Reviewing the Review (LIVE!): October 15 2006

Editor Sam Tanenhaus and several others from the New York Times Book Review presented a panel discussion in Bryant Park today, offering me my first real-life glimpse of this staff since I began reviewing the Review over a year ago. A large crowd had gathered for this outdoor event, titled “The Art of the Book Review,” filling the large tent (I understand many who arrived after me were turned away). Literary criticism is hot!

I wouldn’t say the panel discussion was quite hot, though. Sam Tanenhaus was the opening speaker, the moderator and the closing speaker, and he kept the conversation focused on journalistic and procedural issues rather than literary topics. Much of the talk revolved around the question of how the NYTBR achieves objectivity when so many book critics, book review editors, publishers, agents and authors socialize and do business together. This is a relevant question, but its also a mundane one that carries its own answer (you try hard to avoid conflicts of interest — what more is there to say?) and leads too easily to bloodless platitudes (e.g. “this is an art, not a science”).

I’d rather see these guys riff on fiction and poetry than painstakingly explain procedural issues, and I was glad when Tanenhaus passed the mic to panel members John Freeman and David Orr, who both managed to light some sparks with talk of Elizabeth Bishop and Margaret Atwood and various literary topics of the day. But mostly the event felt sanitary and dull, and I could all too easily imagine this management team in a well-lit corporate office, turning out their product week after week. More passion and spontaneity wouldn’t have hurt.

I’m glad the editorial team pointed out that they are fallible, though, because otherwise I’d have to yell louder about the cover article of this week’s issue, which is allegedly about Robert L. Beisner’s new biography of President Harry Truman’s secretary of state, Dean Acheson. But Henry Kissinger is the special guest star reviewer of this book, and this is bad luck for Dean Acheson, since Henry Kissinger clearly sees Dean Acheson as a metaphor for himself and spends most of the article pondering abstract questions of reputation and history that are noticeably relevant to his own career as well as to Acheson’s.

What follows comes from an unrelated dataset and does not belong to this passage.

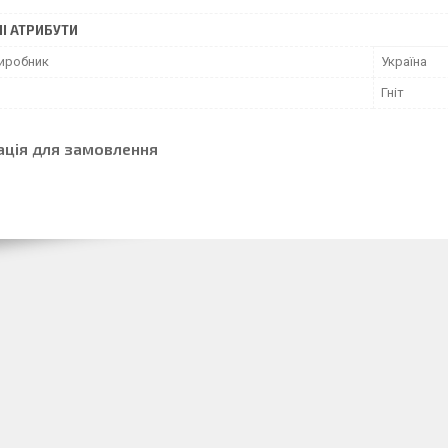
І АТРИБУТИ
виробник
Україна
Гніт
ація для замовлення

Kissinger tells us that “Dean Acheson was perhaps the most vilified secretary of state in modern American history.” I think a more objective look places him at number two, with Kissinger in the top spot (and Acheson only gets the second slot because Condoleeza Rice has never been powerful enough to be worth vilifying). But there’s hope: “History has treated Acheson more kindly.” Later: “His values were absolute, but he knew also that statesmen are judged by history beyond contemporary debates, and this requires a willingness to achieve great goals in stages, each of which is probably imperfect by absolute standards.” I wonder why this is the only aspect of Acheson’s long and complex career that Kissinger finds interesting. Kissinger never breaks his straight face as he lavishes praise on Acheson, but I know I’m not the only reader who finds this review a transparent display of self-flattery.

The cover article is the only major dud in this week’s issue, though, and I’m very satisfied with a wide variety of other reviews including captivating pieces by Meg Wolitzer on Richard Bausch’s Thanksgiving Night, Elissa Schappell on Joyce Carol Oates’s Black Girl/White Girl and Alice Truax on Margaret Atwood’s Moral Disorder, a new collection of short stories I’m hoping to read soon.

I’m also interested in checking out Greg Hollingshead’s Bedlam, a historical madhouse story. I almost never read science books, but I may make an exception for Colin Tudge’s The Tree: A Natural History of What Trees Are, How They Live, and Why they Matter, based on Elizabeth Royte’s interesting summary.

I spent over three hours with this weekend’s issue, which proves at least one thing: these editors haven’t quite mastered the art of rocking a crowd, but I guess they know a few things about the art of publishing a weekly book review.

One Response

  1. Also…I was glad to see the
    Also…

    I was glad to see the review by Virginia Heffernan of A Futile and Stupid Gesture: How Doug Kenney and National Lampoon Changed Comedy Forever, by Josh Karp. As a big fan of National Lampoon in the early 70’s, I believe that Heffernan’s take on that era and genre of humor is right on target.

    To me, the Lampoon went from brilliant satire to gratuitous blasphemy after a few years, typcial of the runaway-train decade that bumped and zoomed into the backlash whistle-stop of Reaganism.